“L’equipaggio della Ocean Viking ha dovuto assistere alle devastanti conseguenze del naufragio di un gommone a nord est di Tripoli. Questa barca era stata segnalata in pericolo con circa 130 persone a bordo mercoledì mattina”.
Ricostruisce così Sos Mediterranee l’ultima tragedia del mare verificatasi ieri nel Mediterraneo centrale con l’ennesimo naufragio di migranti.

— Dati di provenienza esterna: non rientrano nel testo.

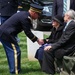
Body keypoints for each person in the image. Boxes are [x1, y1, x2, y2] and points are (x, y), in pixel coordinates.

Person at [0, 3, 44, 74]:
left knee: (11, 52)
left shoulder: (24, 14)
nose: (38, 17)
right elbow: (28, 32)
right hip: (7, 34)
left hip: (4, 33)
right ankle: (15, 71)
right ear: (33, 12)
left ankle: (14, 70)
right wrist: (37, 40)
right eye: (38, 14)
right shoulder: (25, 17)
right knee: (15, 52)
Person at [42, 9, 75, 75]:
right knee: (47, 50)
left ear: (68, 16)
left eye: (64, 16)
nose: (64, 17)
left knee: (48, 51)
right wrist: (53, 45)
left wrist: (52, 46)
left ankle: (50, 72)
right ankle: (51, 70)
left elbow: (65, 39)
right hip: (65, 46)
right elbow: (62, 39)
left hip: (68, 48)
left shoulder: (72, 24)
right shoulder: (68, 24)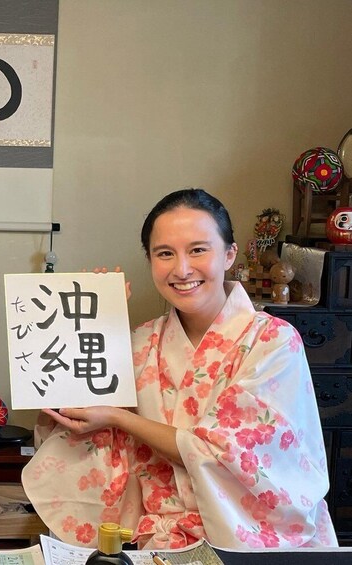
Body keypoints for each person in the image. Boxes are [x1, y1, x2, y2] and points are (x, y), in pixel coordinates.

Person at [22, 188, 337, 550]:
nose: (182, 269)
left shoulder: (272, 342)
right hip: (157, 543)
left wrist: (119, 417)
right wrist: (93, 327)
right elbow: (80, 430)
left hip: (250, 543)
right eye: (165, 254)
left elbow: (223, 454)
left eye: (198, 250)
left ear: (229, 254)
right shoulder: (138, 343)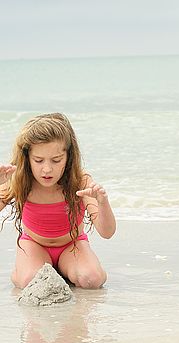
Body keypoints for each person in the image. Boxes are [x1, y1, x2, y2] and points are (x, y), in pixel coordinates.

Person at [0, 113, 116, 289]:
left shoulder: (80, 181)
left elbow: (107, 232)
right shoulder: (18, 179)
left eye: (56, 160)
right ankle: (22, 271)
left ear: (68, 158)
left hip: (72, 245)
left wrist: (103, 202)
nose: (47, 169)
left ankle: (67, 268)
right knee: (29, 282)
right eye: (38, 160)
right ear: (27, 158)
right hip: (34, 244)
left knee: (92, 280)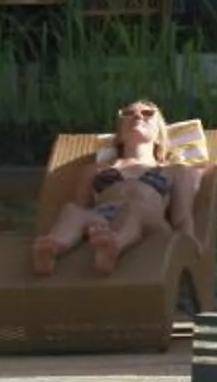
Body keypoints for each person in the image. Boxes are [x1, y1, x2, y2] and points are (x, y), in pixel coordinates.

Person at [30, 99, 200, 276]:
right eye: (129, 114)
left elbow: (182, 216)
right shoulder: (95, 170)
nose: (137, 116)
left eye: (147, 113)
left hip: (150, 221)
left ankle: (114, 247)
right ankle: (53, 246)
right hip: (103, 220)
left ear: (159, 135)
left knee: (135, 208)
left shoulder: (175, 171)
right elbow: (81, 205)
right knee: (72, 210)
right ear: (119, 134)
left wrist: (189, 242)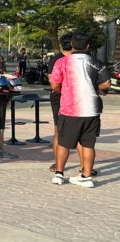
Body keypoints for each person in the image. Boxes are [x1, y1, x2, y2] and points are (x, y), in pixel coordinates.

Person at [49, 32, 110, 188]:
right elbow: (106, 84)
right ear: (88, 46)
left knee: (63, 143)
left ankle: (59, 174)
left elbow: (54, 85)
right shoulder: (97, 63)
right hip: (91, 110)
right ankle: (86, 177)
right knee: (88, 144)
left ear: (72, 45)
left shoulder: (62, 62)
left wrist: (64, 89)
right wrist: (93, 87)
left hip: (69, 109)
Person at [47, 33, 73, 173]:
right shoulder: (57, 59)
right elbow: (52, 80)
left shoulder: (76, 59)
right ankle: (58, 163)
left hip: (74, 99)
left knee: (80, 131)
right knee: (59, 129)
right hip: (59, 98)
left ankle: (85, 166)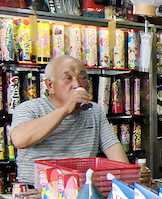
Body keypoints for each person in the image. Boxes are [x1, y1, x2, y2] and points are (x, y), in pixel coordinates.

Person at [9, 53, 128, 187]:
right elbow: (19, 140)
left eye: (82, 78)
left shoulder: (94, 111)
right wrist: (65, 110)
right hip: (36, 191)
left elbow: (116, 155)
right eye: (68, 78)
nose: (77, 84)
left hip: (81, 189)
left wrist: (129, 179)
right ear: (50, 85)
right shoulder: (30, 108)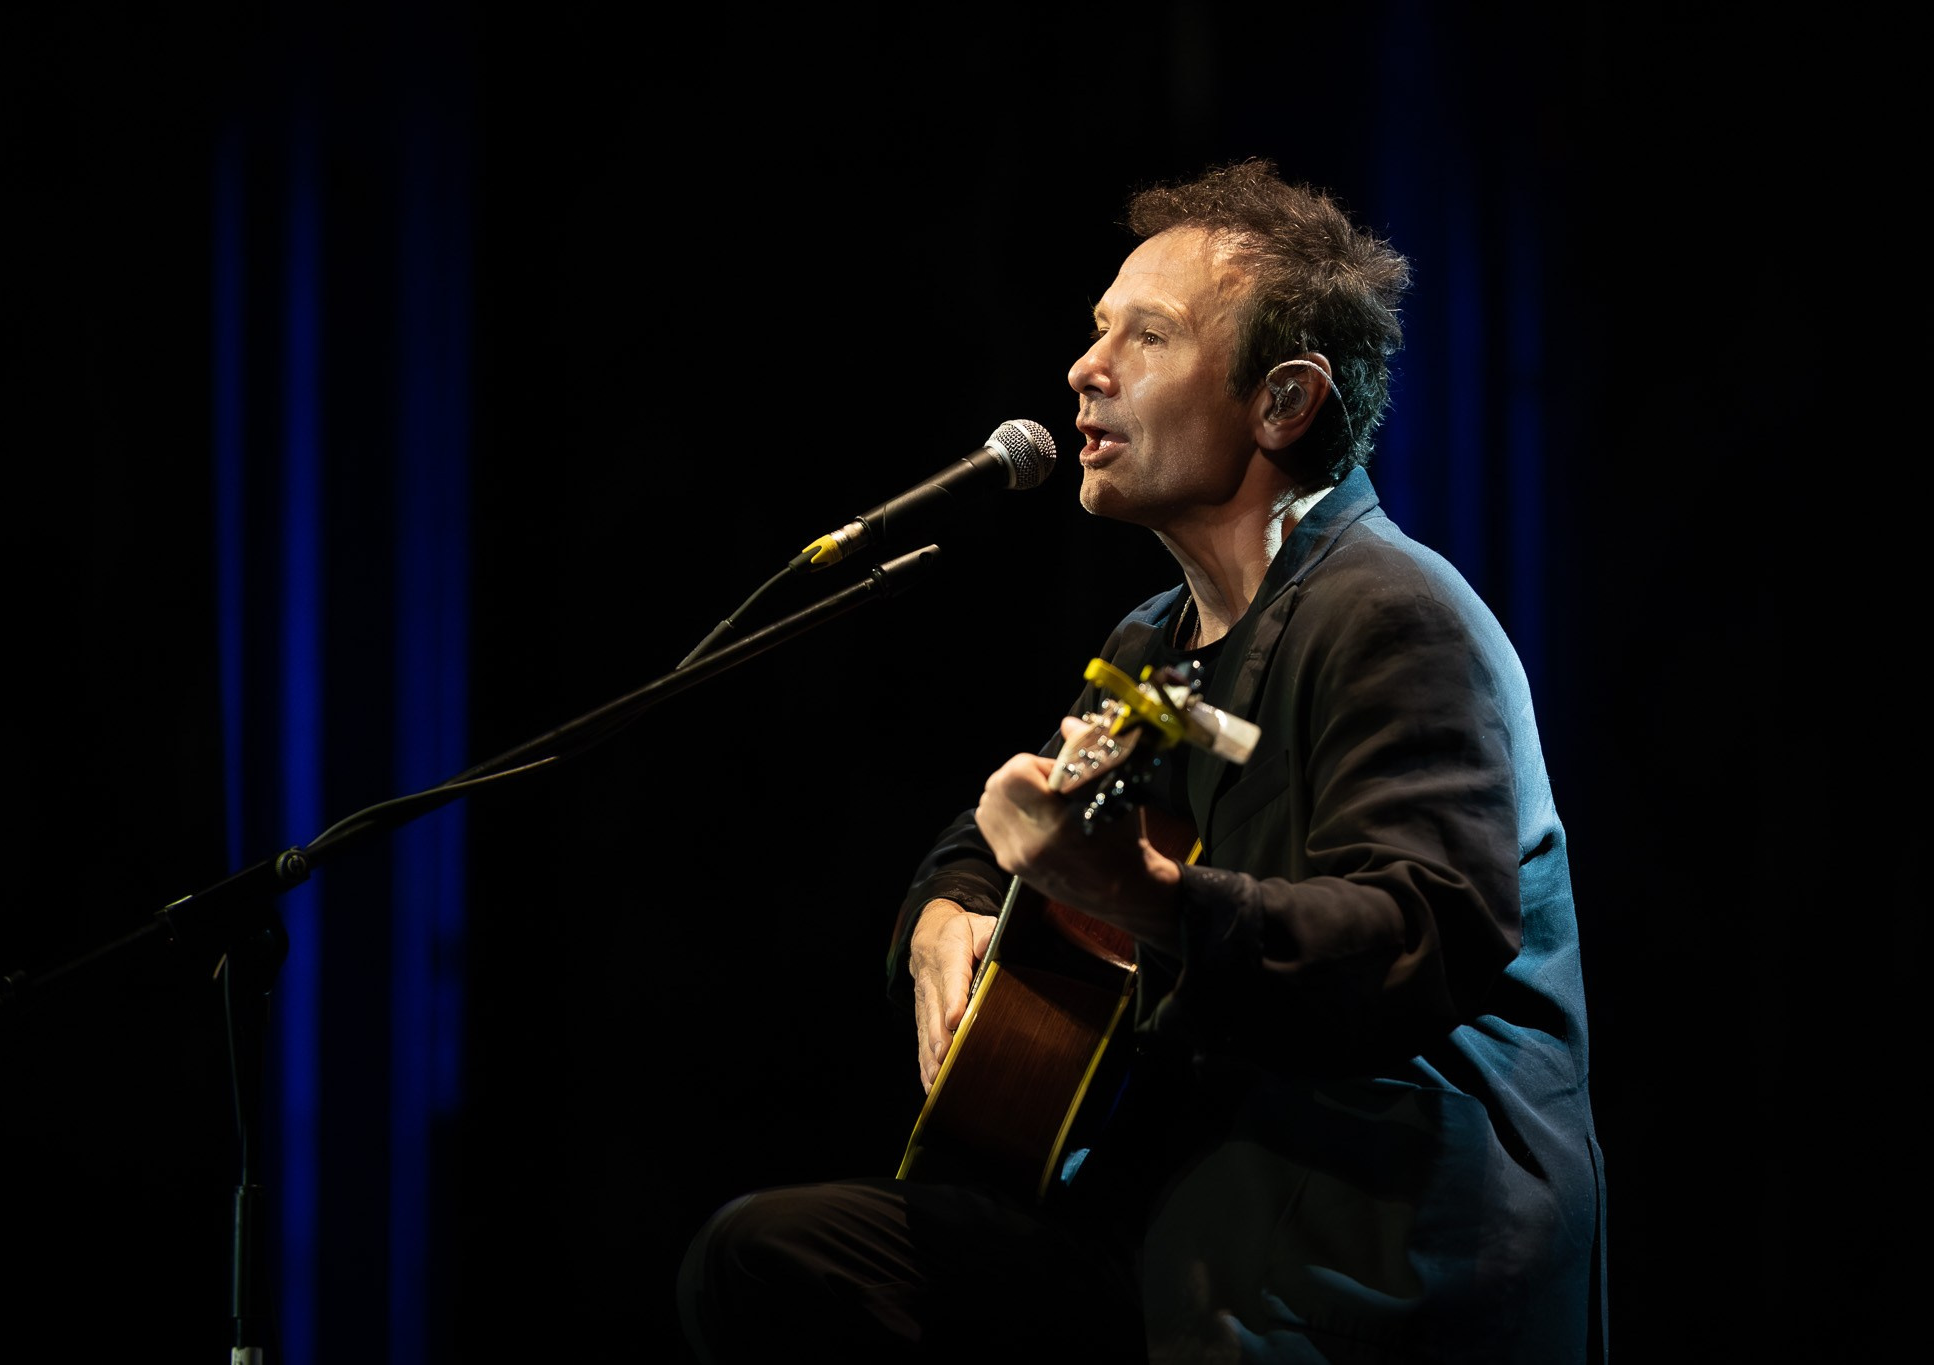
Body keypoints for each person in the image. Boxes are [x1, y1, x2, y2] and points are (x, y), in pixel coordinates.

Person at [677, 155, 1606, 1364]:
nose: (1083, 368)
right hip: (1180, 1202)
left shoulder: (1397, 616)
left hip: (1372, 1234)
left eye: (1146, 336)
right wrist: (941, 913)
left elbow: (1419, 934)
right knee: (772, 1259)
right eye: (1095, 328)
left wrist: (1140, 897)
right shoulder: (1155, 641)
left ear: (1281, 403)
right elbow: (1009, 833)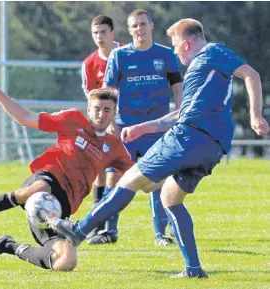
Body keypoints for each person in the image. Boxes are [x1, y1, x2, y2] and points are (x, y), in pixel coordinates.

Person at [48, 18, 270, 278]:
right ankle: (194, 270)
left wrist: (255, 116)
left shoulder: (212, 52)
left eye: (176, 46)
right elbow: (181, 113)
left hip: (188, 137)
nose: (175, 52)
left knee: (130, 178)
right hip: (211, 146)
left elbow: (250, 74)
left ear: (186, 43)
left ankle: (79, 231)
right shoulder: (202, 73)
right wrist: (145, 128)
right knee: (170, 198)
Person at [0, 71, 134, 272]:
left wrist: (163, 166)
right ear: (89, 109)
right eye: (97, 108)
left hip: (60, 210)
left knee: (66, 262)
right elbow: (25, 117)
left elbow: (140, 177)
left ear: (114, 113)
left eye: (107, 110)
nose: (101, 114)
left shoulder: (114, 147)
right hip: (48, 178)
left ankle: (7, 246)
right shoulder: (72, 119)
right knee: (40, 187)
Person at [88, 9, 182, 246]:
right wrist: (108, 122)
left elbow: (178, 89)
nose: (139, 29)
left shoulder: (166, 54)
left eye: (142, 24)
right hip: (124, 129)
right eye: (134, 26)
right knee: (114, 179)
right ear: (129, 30)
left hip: (156, 130)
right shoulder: (119, 56)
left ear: (151, 25)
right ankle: (109, 231)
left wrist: (180, 116)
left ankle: (161, 234)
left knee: (158, 180)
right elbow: (109, 91)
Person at [81, 15, 124, 242]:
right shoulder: (89, 63)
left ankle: (110, 229)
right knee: (97, 174)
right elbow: (90, 98)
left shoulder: (126, 53)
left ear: (113, 33)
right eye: (95, 33)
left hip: (124, 124)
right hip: (101, 127)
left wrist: (116, 122)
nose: (99, 37)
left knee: (114, 177)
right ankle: (98, 226)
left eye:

“Alarm Phone – continua Sos Mediterranee – ci aveva avvisato di un totale di tre imbarcazioni in pericolo nelle acque internazionali al largo della Libia. Tutti loro erano ad almeno dieci ore dalla nostra posizione al momento della ricezione degli avvisi. Abbiamo cercato due di queste barche, una dopo l’altra, in una corsa contro il tempo e con mare molto mosso, con onde fino a 6 metri”.
“In assenza di un efficace coordinamento guidato dallo Stato”, prosegue Sos Mediterranee – tre navi mercantili e la Ocean Viking hanno collaborato per organizzare la ricerca in condizioni di mare estremamente difficili”.
Mentre era in corso la perlustrazione incessante del mare, “senza ricevere il sostegno delle autorità marittime responsabili, tre cadaveri sono stati avvistati in acqua dalla nave mercantile “My Rose”.
Poco dopo un aereo Frontex ha individuato il relitto di un gommone. Da quando siamo arrivati sulla scena, non abbiamo trovato nessun sopravvissuto mentre abbiamo potuto vedere almeno dieci corpi nelle vicinanze del relitto. Pensiamo alle vite perse e alle famiglie che potrebbero non avere mai la certezza di quello che è successo ai loro cari”.
Una tragedia, viene spiegato, arrivata un giorno dopo quella condivisa dall’Organizzazione internazionale per le migrazioni di una donna e un bambino morti su un gommone stracarico di persone intercettato dalla Guardia costiera libica in acque internazionali, restituito alle coste libiche. “Questa è la realtà nel Mediterraneo centrale: più di 350 persone – conclude la Ong – hanno già perso la vita in questo tratto di mare quest’anno, senza contare le decine di morti nel naufragio a cui abbiamo assistito oggi. Gli Stati abbandonano la loro responsabilità di coordinare le operazioni di ricerca e salvataggio, lasciando gli attori privati e la società civile a riempire il vuoto mortale che si lasciano alle spalle. Possiamo vedere il risultato di questa deliberata inazione nel mare intorno alla nostra nave”.